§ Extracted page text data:
* * * * *

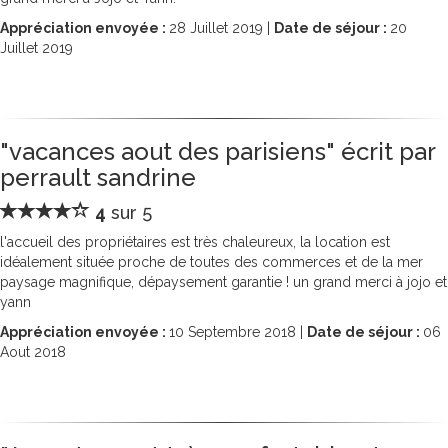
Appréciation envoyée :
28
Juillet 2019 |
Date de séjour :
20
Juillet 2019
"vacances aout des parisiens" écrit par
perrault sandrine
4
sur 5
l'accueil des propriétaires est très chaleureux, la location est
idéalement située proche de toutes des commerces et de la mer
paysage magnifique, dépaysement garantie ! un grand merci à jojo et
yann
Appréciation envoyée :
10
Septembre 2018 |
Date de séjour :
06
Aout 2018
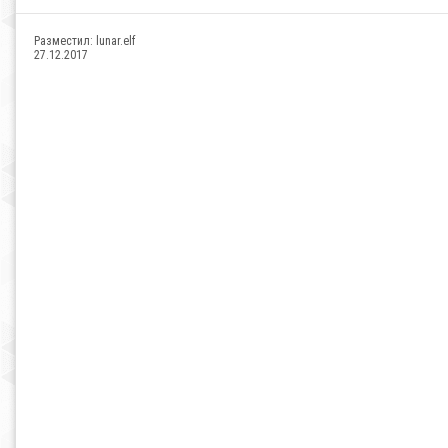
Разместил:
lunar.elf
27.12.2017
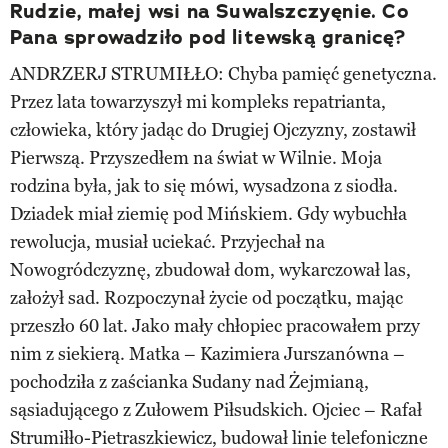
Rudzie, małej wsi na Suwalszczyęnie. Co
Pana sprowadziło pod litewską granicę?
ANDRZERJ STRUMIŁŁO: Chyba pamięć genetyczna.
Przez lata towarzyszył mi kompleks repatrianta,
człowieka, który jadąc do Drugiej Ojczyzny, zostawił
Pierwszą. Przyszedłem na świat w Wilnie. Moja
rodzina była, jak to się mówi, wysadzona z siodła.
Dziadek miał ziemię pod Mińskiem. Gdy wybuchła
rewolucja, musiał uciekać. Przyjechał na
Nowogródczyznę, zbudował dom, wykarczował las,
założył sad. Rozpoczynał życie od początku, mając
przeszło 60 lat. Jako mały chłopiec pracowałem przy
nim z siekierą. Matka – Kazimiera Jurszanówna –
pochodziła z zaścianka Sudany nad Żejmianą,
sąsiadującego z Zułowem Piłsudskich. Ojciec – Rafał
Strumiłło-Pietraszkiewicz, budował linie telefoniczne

* * * * *

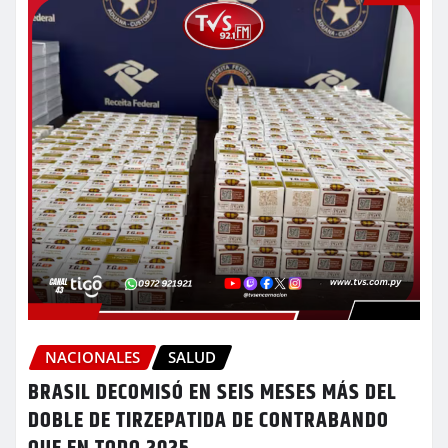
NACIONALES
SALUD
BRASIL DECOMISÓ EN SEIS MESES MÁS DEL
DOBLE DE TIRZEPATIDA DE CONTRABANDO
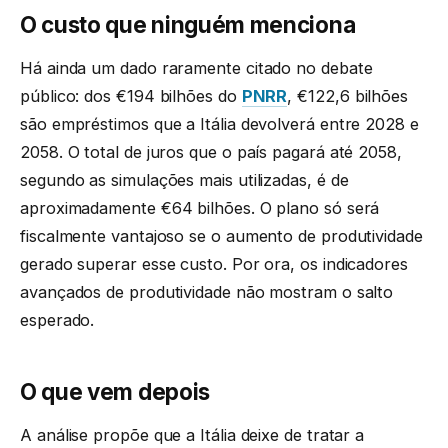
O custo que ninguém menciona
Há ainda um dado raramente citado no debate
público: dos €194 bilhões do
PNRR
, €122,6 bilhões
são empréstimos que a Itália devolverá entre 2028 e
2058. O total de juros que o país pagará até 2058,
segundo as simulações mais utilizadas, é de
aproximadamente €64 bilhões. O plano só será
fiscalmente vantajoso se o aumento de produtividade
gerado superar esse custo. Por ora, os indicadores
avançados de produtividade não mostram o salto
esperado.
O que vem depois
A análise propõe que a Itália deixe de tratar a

* * * * *

§ Exercise instructions:
Retype exactly the lines of the data above that fall between the line with "Pana sprowadziło pod litewską granicę?" and the line with "Pierwszą. Przyszedłem na świat w Wilnie. Moja", inclusive, and add nothing.

§ Response:
Pana sprowadziło pod litewską granicę?
ANDRZERJ STRUMIŁŁO: Chyba pamięć genetyczna.
Przez lata towarzyszył mi kompleks repatrianta,
człowieka, który jadąc do Drugiej Ojczyzny, zostawił
Pierwszą. Przyszedłem na świat w Wilnie. Moja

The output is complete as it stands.